Lets denote

the 10 novels be the elements of the set X = {x1, x2, x3, x4, x5, x6, x7, x8, x9, x10}

the 12 nonfiction be the elements of the set Y = {y1, y2, y3, y4, y5, y6, y7, y8, y9, y10, y11, y12}

the 4 plays be the elements of the set Z = {z1, z2, z3, z4}

The English teacher needs to pick 11 books: 4 novels, 4 nonfiction and 3 plays.

Lets assume that the order of the books is not important that means that we deal with combinations.

A combination is a way of selecting several things out of a larger group, where order does not matter.

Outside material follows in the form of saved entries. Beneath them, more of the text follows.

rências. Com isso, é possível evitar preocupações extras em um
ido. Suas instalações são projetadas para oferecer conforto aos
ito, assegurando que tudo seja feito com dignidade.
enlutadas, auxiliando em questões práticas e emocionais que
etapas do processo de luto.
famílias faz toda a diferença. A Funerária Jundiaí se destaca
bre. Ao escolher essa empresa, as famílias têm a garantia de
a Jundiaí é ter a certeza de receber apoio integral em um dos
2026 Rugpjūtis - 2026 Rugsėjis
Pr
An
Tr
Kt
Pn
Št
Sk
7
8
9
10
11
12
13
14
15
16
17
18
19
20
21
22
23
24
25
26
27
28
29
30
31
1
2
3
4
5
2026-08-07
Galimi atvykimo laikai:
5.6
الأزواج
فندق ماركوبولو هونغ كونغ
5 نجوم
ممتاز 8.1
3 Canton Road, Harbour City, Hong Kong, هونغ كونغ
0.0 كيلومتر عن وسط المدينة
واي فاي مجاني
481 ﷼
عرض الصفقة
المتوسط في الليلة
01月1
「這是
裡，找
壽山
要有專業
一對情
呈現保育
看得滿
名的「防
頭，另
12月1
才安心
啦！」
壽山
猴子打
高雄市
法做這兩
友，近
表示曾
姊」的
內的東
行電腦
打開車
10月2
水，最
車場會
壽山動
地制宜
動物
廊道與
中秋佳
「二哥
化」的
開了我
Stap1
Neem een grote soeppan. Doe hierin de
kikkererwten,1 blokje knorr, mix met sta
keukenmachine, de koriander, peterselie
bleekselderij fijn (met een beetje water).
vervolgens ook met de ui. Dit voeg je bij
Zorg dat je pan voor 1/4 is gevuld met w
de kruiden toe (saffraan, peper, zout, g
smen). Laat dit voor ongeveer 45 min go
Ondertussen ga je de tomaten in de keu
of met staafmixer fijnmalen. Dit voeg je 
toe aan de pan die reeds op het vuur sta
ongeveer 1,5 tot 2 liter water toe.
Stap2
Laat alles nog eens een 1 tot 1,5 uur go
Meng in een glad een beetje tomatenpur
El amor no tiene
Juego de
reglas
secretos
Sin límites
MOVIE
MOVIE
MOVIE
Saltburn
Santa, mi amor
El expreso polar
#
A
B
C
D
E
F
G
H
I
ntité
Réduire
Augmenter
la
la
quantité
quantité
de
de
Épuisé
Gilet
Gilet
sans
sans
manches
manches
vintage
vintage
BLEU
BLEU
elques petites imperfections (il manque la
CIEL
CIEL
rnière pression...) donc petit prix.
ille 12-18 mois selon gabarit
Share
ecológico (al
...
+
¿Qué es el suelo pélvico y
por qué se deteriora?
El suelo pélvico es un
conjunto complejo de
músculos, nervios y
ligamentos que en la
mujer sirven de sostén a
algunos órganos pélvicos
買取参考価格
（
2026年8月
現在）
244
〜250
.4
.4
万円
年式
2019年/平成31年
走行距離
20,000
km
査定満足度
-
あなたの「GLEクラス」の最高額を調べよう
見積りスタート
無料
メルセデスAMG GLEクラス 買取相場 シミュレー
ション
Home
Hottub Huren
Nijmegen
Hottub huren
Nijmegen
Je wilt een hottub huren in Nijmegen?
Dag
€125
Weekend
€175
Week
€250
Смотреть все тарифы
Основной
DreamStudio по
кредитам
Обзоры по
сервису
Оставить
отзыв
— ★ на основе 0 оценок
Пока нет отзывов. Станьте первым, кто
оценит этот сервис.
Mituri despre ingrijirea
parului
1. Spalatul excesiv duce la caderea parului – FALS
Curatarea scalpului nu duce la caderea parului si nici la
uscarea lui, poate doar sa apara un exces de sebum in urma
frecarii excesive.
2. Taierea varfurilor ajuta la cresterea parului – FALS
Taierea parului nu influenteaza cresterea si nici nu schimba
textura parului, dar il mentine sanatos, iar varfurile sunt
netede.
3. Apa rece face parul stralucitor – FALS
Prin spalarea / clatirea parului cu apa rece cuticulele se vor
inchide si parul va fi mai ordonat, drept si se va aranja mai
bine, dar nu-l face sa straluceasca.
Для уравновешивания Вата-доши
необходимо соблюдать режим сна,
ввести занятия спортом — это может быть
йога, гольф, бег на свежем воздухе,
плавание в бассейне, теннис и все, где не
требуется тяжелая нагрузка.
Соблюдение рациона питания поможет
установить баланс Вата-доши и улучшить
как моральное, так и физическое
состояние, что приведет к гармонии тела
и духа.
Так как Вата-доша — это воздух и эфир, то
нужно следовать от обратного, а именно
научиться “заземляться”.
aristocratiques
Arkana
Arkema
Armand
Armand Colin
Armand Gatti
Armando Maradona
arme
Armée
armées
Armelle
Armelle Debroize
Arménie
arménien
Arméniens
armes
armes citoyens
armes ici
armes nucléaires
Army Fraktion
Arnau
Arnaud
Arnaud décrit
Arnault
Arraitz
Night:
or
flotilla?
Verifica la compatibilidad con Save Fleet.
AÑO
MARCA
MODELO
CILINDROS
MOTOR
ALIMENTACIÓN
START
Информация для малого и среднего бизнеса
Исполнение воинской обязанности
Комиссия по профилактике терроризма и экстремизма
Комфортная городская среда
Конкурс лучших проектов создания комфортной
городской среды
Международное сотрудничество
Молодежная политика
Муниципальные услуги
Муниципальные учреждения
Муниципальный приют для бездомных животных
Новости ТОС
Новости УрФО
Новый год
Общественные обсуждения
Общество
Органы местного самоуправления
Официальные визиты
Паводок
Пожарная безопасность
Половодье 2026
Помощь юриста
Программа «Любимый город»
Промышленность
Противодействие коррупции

The number of k-combinations from a given set S of n elements is often denoted by C(n, k) so in our case by using the formula for combinations without repetitions C(n,k) = n! / (k!*(n - k!) we have

- the number of combinations of 4 objects from the elements of the set X of 10 elements

C(4,10) = 10! / (4! * (10 - 4)!) = 10! / (4! 6!) = 7*8*9*10/ 2*3*4 = 210

- the number of combinations of 4 objects from the elements of the set Y of 12 elements

C(4,12) = 12! / (4! * (12 - 4)!) = 12! / (4! 8!) = 9*10*11*12 / 2*3*4 = 494

- the number of combinations of 3 objects from the elements of the set Z of 9 elements

C(3,9) = 9! / (3! * (9 - 3)!) = 10! / (3! 6!) = 7*8*9*10/ 2*3 = 840

The number we are looking for is the product

C(4,10) * C(4,12) * C(3,9) = 210 * 494 * 840 = 87,141,600

The English teacher can put the books in 87,141,600 different ways.